Cray Inc. is a manufacturer of supercomputers based in
Seattle, Washington. The company was founded as Cray Research by Seymour Cray
after he left Control Data Corporation in 1972. The company was purchased by
Silicon Graphics in 1996 before SGI sold it in turn to Tera Computer Company in
2000.
Techopedia Explains Cray
Seymour Cray was an engineer for Control Data Corporation, which was well known for designing systems like the CD 1604 and CDC 6600. Cray was so valuable to the company that it gave him his own lab in Chippewa Falls, Wisconsin. By the early ‘70s, CDC had run into some financial difficulties and after he was told a project would be put on hold, he left to found his own company in 1972, Cray Research. The company was also based in Chippewa Falls and focused on developing supercomputers.
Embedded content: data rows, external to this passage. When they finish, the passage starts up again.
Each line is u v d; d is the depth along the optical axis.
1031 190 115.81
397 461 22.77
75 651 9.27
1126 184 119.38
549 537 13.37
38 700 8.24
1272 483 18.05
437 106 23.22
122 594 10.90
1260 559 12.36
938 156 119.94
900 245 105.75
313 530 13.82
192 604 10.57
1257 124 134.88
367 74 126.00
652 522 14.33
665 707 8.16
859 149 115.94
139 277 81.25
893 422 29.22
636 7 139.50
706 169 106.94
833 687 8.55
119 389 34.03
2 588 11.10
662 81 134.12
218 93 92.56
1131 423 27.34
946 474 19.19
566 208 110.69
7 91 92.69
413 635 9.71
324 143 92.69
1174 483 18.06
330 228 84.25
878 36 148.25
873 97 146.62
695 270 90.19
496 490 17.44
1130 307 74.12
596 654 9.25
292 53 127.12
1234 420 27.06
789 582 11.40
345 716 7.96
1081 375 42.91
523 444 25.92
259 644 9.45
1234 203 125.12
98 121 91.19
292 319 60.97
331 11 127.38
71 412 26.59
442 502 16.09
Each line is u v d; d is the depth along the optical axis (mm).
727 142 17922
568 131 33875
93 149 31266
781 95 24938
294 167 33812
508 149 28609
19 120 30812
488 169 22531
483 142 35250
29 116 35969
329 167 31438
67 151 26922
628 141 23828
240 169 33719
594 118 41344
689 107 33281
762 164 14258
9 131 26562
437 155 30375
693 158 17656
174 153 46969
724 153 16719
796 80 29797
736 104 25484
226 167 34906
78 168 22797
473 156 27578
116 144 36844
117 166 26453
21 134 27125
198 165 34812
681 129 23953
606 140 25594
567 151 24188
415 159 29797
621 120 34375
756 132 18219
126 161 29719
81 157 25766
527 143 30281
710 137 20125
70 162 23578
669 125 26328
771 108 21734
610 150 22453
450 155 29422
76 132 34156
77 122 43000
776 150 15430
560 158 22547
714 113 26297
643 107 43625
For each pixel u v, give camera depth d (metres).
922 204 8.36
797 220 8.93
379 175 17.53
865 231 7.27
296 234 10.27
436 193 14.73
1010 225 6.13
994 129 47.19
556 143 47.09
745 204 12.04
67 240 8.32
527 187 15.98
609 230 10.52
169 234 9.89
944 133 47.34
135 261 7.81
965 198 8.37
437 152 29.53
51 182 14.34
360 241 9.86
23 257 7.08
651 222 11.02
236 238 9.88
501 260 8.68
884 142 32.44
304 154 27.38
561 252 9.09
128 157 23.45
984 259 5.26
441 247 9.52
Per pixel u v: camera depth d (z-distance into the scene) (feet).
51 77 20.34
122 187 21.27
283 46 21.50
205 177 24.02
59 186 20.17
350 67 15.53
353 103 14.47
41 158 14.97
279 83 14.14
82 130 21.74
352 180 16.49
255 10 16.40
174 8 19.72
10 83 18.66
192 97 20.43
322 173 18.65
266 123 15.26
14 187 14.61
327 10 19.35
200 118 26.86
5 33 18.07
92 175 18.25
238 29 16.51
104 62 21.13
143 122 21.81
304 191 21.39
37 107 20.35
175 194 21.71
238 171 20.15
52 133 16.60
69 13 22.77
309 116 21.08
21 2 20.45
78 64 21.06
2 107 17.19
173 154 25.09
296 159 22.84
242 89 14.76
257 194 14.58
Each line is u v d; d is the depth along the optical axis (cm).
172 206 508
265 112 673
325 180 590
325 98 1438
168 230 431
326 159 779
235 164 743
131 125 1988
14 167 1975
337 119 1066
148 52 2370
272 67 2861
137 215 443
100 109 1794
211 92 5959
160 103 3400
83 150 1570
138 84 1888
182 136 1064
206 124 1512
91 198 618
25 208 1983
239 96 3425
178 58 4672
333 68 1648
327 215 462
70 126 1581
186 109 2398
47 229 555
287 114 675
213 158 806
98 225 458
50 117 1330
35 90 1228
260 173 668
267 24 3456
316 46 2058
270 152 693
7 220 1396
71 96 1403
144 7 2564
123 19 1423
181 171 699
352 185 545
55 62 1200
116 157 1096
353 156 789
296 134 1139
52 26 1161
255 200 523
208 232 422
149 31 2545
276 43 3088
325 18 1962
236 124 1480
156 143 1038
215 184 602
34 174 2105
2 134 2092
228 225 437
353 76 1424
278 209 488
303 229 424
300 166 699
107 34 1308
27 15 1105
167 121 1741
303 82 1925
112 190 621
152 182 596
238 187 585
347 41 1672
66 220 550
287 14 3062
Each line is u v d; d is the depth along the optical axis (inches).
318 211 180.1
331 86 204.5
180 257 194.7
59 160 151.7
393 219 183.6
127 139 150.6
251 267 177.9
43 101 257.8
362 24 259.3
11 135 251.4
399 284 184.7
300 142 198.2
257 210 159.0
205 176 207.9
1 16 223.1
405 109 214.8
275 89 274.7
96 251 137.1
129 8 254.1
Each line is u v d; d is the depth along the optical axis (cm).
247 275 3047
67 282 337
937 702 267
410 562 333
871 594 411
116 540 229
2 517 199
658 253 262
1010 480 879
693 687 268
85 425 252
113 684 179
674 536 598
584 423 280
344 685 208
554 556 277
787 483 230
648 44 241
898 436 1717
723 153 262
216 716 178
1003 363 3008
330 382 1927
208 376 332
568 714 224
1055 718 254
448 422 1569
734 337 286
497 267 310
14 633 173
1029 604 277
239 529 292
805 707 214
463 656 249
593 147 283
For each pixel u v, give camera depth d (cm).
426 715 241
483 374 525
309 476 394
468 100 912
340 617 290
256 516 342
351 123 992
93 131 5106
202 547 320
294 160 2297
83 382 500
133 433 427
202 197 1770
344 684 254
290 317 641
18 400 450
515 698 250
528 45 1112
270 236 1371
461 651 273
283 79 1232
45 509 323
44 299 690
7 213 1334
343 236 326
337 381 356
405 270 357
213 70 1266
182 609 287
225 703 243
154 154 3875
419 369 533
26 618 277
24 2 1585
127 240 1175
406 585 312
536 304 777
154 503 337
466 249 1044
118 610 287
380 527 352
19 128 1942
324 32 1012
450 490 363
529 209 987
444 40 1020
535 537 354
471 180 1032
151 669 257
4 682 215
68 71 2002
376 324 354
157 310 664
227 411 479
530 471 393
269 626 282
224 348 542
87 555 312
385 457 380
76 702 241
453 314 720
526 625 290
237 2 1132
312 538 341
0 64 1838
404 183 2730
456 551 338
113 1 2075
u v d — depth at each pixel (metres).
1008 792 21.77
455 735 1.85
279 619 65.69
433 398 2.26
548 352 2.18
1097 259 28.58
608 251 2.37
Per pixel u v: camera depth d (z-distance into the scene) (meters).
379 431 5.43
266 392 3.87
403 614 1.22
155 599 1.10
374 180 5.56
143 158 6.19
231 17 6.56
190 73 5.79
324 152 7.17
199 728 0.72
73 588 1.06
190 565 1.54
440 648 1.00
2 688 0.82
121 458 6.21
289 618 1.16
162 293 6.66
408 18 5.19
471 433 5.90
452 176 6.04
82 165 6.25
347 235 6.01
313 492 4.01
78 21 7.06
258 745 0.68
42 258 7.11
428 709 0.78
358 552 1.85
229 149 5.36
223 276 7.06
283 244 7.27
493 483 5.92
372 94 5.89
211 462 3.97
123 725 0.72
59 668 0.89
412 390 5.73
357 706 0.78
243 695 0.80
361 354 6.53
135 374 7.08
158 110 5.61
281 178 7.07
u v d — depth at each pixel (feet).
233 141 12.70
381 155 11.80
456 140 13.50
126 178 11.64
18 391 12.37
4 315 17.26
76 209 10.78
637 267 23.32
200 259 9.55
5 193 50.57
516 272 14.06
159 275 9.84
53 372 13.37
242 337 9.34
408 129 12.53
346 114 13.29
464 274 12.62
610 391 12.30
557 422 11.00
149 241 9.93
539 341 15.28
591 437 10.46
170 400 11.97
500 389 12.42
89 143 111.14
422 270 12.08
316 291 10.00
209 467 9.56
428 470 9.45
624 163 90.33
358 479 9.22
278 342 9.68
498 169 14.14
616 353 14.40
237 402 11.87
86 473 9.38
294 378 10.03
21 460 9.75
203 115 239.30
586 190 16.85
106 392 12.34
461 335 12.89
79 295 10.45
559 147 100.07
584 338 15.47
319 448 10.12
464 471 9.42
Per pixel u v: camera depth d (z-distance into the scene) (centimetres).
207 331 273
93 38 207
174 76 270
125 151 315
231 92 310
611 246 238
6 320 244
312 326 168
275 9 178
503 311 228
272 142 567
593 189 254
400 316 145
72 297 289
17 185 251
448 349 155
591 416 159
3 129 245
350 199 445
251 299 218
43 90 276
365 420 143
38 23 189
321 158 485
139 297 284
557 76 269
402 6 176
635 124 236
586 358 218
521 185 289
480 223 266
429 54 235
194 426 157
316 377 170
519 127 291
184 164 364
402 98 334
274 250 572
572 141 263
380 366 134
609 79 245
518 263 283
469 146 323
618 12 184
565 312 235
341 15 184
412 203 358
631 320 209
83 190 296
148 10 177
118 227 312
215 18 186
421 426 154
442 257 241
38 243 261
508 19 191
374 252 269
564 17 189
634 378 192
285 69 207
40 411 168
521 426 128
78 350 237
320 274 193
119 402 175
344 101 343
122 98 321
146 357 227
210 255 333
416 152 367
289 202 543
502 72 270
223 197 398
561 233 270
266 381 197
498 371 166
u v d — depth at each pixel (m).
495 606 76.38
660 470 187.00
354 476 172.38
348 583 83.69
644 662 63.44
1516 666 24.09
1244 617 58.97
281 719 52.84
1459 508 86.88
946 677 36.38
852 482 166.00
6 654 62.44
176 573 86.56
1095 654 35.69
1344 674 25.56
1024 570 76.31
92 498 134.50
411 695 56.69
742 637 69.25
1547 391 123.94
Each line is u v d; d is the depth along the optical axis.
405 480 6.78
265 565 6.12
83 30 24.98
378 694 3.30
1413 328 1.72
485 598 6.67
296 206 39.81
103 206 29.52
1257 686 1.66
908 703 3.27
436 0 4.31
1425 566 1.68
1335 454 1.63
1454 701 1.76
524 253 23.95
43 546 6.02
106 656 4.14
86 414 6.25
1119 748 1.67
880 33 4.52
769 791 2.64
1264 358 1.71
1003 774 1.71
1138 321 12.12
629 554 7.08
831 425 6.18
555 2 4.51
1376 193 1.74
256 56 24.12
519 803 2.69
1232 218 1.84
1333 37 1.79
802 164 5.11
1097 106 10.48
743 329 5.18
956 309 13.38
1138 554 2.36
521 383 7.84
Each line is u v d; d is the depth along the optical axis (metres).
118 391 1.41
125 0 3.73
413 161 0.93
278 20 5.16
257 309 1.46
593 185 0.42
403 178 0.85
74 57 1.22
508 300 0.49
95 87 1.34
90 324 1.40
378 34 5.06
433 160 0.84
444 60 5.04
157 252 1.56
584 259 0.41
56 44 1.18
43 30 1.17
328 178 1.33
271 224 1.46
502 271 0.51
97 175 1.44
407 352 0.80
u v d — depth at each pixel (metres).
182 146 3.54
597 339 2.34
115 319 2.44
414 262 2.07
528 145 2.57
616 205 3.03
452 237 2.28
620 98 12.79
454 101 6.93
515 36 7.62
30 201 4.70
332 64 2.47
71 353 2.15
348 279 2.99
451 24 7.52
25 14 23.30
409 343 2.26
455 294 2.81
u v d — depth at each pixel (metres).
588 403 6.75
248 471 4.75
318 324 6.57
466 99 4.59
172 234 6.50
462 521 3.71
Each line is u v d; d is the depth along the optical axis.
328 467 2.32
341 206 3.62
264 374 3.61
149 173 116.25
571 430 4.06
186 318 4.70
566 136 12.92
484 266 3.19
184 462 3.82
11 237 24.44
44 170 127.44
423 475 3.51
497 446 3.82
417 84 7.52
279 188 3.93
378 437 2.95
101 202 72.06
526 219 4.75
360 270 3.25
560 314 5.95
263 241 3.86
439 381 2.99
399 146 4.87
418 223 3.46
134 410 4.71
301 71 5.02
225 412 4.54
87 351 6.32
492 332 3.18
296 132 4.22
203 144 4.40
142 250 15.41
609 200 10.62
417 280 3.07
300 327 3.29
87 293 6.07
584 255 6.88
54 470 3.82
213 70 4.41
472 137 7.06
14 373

The company’s first machine, the Cray-1, debuted in 1976 and was used by government agencies such as the U.S. National Center for Atmosphere Research and Los Alamos Laboratory to perform complex computations. The Cray-2 and Cray-3 computers were less successful, and in 1989 Seymour Cray left his own company to form Cray Computer Corporation, which went bankrupt in 1995.
In 1996, Silicon Graphics purchased Cray Research. Later that same year, Seymour Cray died of injuries he suffered in a car accident. Tera Computer Company purchased Cray Research from SGI. The company continues to manufacture supercomputers based on AMD Opteron processors and running Linux. Cray has also moved into analytics and storage.